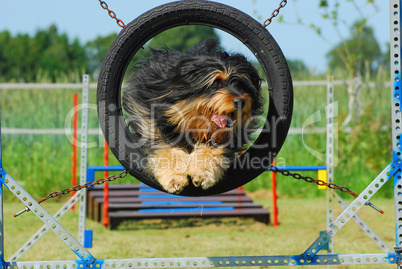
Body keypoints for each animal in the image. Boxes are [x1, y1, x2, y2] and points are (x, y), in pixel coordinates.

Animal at [124, 38, 266, 193]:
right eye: (216, 82)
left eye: (241, 84)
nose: (241, 101)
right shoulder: (152, 124)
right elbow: (165, 148)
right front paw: (174, 177)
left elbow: (212, 149)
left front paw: (202, 172)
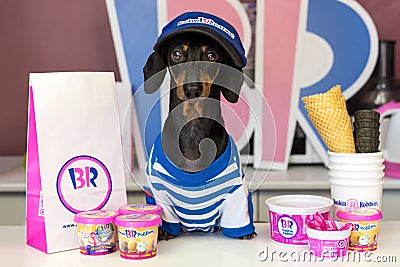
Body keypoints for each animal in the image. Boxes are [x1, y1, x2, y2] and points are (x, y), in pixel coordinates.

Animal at [142, 12, 255, 243]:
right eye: (176, 54)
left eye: (211, 55)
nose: (192, 89)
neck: (192, 129)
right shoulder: (159, 192)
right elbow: (166, 216)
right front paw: (165, 231)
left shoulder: (236, 193)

********************

Prompt »
Pictures stay out, but everything else in the records must be output exactly.

Result of the task »
Body keypoints for each animal in the image. Boxes are [x1, y1, x2, y2] and points are (x, y), in pixel coordinates.

Animal at [124, 38, 266, 193]:
right eye: (216, 82)
left eye: (241, 84)
nose: (241, 101)
right shoulder: (152, 124)
right elbow: (165, 148)
right front paw: (174, 177)
left elbow: (212, 149)
left front paw: (202, 172)
Body keypoints for each animal in the image. Boxes are [x1, y1, x2, y2] and points are (x, y), in pixel coordinates.

Animal at [142, 12, 255, 243]:
right eye: (176, 54)
left eye: (211, 55)
nose: (192, 89)
neck: (192, 129)
right shoulder: (159, 192)
right elbow: (166, 216)
right front paw: (165, 231)
left shoulder: (236, 193)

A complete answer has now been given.